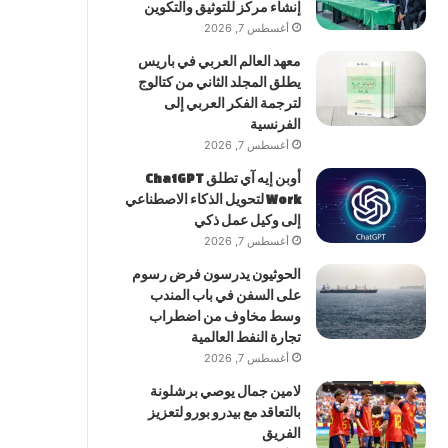
إنشاء مركز للتوثيق والتكوين
أغسطس 7, 2026
معهد العالم العربي في باريس
يطلق المجلد الثاني من كتالوج
لترجمة الفكر العربي إلى
الفرنسية
أغسطس 7, 2026
أوبن إيه آي تطلق ChatGPT
Work لتحويل الذكاء الاصطناعي
إلى وكيل عمل ذكي
أغسطس 7, 2026
الحوثيون يدرسون فرض رسوم
على السفن في باب المندب
وسط مخاوف من اضطراب
تجارة النفط العالمية
أغسطس 7, 2026
لامين جمال يوصي برشلونة
بالتعاقد مع بيدرو بورو لتعزيز
الفريق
::::
**ASSIGNMENT**. Keeping the pictures out, output the records from above exactly and completely.

**RESULT BELOW**.
إنشاء مركز للتوثيق والتكوين
أغسطس 7, 2026
معهد العالم العربي في باريس
يطلق المجلد الثاني من كتالوج
لترجمة الفكر العربي إلى
الفرنسية
أغسطس 7, 2026
أوبن إيه آي تطلق ChatGPT
Work لتحويل الذكاء الاصطناعي
إلى وكيل عمل ذكي
أغسطس 7, 2026
الحوثيون يدرسون فرض رسوم
على السفن في باب المندب
وسط مخاوف من اضطراب
تجارة النفط العالمية
أغسطس 7, 2026
لامين جمال يوصي برشلونة
بالتعاقد مع بيدرو بورو لتعزيز
الفريق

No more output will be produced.